Assurément, s’il est dans la nature du capital de se prêter gratuitement, ce sera sous le régime de la liberté, et sans doute vous ne demandez pas cette révolution à la contrainte.

Attaquons donc le privilége de la Banque de France, ainsi que tous les priviléges. Réalisons la liberté et laissons-la agir. Si vous avez raison, s’il est dans la nature du crédit d’être gratuit, la liberté développera cette nature, — et soyez bien convaincu que je serai, si je vis encore, le premier à m’en réjouir. J’emprunterai gratis, et pour le reste de mes jours, une belle maison sur le boulevard, avec un mobilier assorti et un million au bout. Mon exemple sera sans doute contagieux, et il y aura emprunteurs dans le monde. Pourvu que les prêteurs ne fassent pas défaut, nous mènerons tous joyeuse vie.

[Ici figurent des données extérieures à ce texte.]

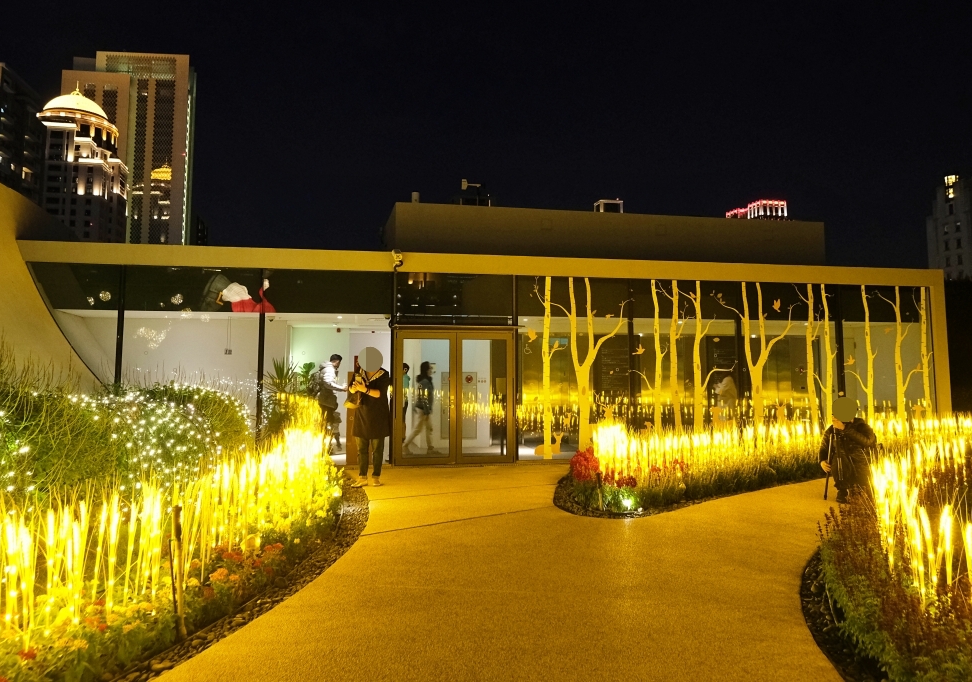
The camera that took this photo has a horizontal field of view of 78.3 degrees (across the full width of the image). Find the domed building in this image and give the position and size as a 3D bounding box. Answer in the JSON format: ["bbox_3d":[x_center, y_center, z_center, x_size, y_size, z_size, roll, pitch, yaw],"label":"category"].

Et puisque le sujet m’y entraîne, voulez-vous, tout profane que je suis, que je dise un mot, en terminant, de la métaphysique des antinomies ? Je n’ai pas étudié Hégel, mais je vous ai lu, et voici l’idée que je m’en suis formée.

Oui, il est une multitude de choses dont on peut dire avec vérité qu’elles sont un bien et un mal, selon qu’on les considère dans leur rapport avec l’infirmité humaine ou au point de vue de la perfection absolue.

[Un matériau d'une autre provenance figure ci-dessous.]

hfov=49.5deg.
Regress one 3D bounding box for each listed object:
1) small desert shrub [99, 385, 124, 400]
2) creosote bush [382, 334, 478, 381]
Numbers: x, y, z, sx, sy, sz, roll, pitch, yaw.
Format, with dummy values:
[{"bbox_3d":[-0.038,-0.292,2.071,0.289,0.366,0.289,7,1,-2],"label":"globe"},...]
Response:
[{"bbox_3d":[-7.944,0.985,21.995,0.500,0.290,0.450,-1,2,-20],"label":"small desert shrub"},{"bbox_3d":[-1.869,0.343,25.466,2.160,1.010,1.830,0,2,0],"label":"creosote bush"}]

Nos jambes sont un bien, car elles nous permettent de nous transporter d’un lieu à un autre. Elles sont un mal aussi, car elles attestent que nous n’avons pas le don de l’ubiquité.

Il en est ainsi de tout remède douloureux et efficace ; il est un bien et un mal : un bien parce qu’il est efficace ; un mal parce qu’il est douloureux.

Il est donc vrai que l’on peut voir des antinomies dans chacune de ces idées : Capital, intérêt, propriété, concurrence, machines, État, travail, etc.